- [AVAILABLE DATA]:

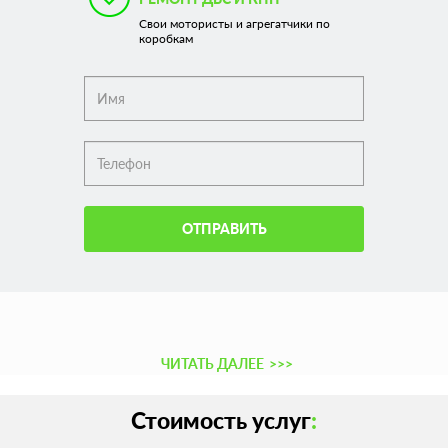
Свои мотористы и агрегатчики по
коробкам
ОТПРАВИТЬ
ЧИТАТЬ ДАЛЕЕ
>>>
Стоимость услуг
:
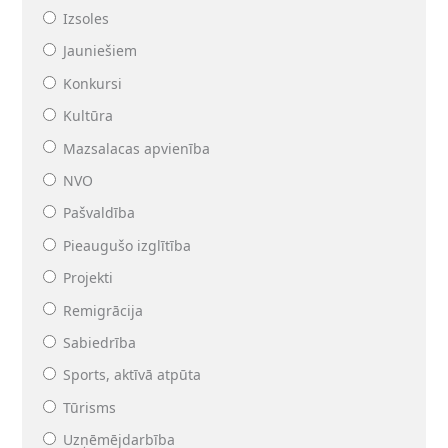
Izsoles
Jauniešiem
Konkursi
Kultūra
Mazsalacas apvienība
NVO
Pašvaldība
Pieaugušo izglītība
Projekti
Remigrācija
Sabiedrība
Sports, aktīvā atpūta
Tūrisms
Uzņēmējdarbība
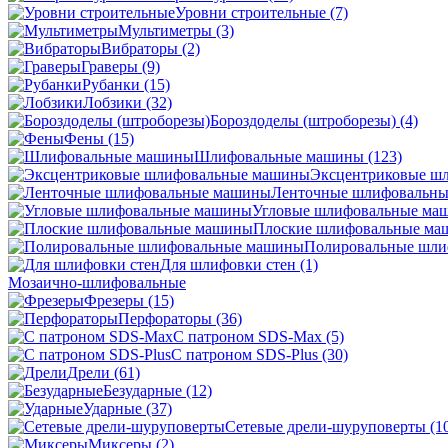
Уровни строительные
(7)
Мультиметры
(3)
Вибраторы
(2)
Граверы
(9)
Рубанки
(15)
Лобзики
(32)
Бороздоделы (штроборезы)
(4)
Фены
(15)
Шлифовальные машины
(123)
Эксцентриковые ш
Ленточные шлифовальн
Угловые шлифовальные м
Плоские шлифовальные м
Полировальные шл
Для шлифовки стен
(1)
Мозаично-шлифовальные
Фрезеры
(15)
Перфораторы
(36)
С патроном SDS-Max
(5)
С патроном SDS-Plus
(30)
Дрели
(61)
Безударные
(12)
Ударные
(37)
Сетевые дрели-шуруповерты
(1
Миксеры
(2)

- [TASK GOAL]: Copy each line of the preceding data that contains the string "патроном".

- [OUTPUT FOR THIS TASK]:
С патроном SDS-Max
С патроном SDS-Plus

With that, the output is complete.